WRITTEN TASK: Return only how many lines in the data include the string "Dropbox".
═════ THE DATA ═════
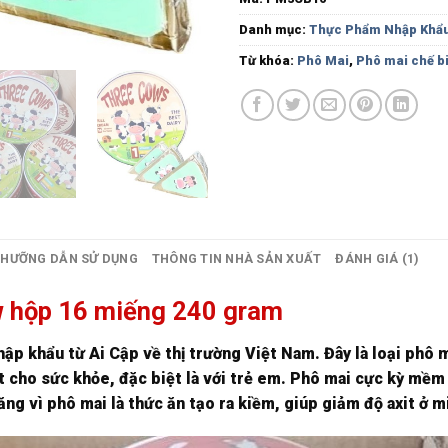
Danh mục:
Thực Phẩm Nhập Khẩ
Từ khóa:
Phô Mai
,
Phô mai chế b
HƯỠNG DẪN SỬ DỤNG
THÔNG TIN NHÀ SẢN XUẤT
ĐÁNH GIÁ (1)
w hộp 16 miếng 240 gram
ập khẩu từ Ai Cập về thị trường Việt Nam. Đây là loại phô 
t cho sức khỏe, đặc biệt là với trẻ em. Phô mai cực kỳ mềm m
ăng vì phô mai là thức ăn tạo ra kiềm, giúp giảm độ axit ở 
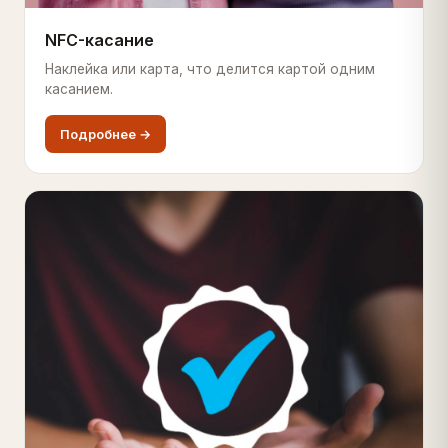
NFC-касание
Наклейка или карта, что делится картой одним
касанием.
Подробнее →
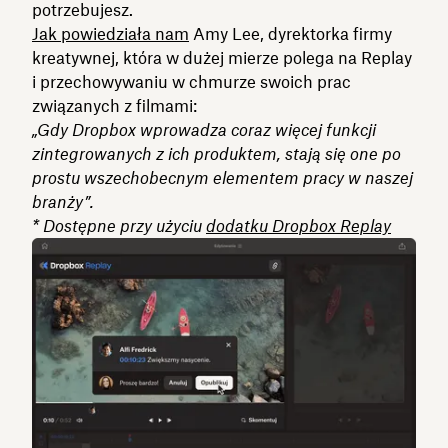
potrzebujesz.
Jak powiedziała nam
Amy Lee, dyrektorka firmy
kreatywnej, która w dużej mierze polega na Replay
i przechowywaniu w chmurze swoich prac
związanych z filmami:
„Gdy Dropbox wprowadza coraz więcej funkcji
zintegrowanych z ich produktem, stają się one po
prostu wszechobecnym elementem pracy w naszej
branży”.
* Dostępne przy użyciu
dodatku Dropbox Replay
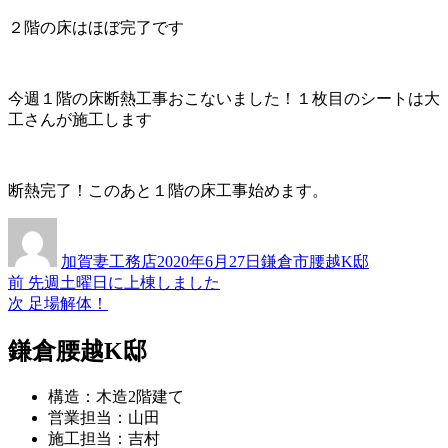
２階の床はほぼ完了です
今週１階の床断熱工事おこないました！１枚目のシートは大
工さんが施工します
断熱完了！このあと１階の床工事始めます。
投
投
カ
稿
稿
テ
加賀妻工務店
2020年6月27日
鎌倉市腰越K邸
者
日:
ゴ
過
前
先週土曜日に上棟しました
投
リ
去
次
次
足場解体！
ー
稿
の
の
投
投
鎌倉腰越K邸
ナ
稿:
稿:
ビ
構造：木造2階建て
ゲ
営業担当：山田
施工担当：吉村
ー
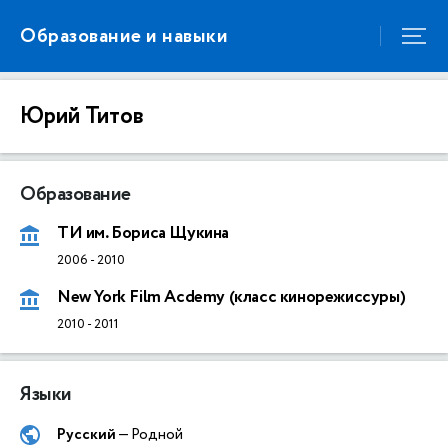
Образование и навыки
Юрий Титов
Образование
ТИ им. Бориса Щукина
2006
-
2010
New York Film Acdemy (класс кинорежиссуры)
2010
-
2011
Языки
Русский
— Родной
═════
RESPONSE TO THE TASK: 2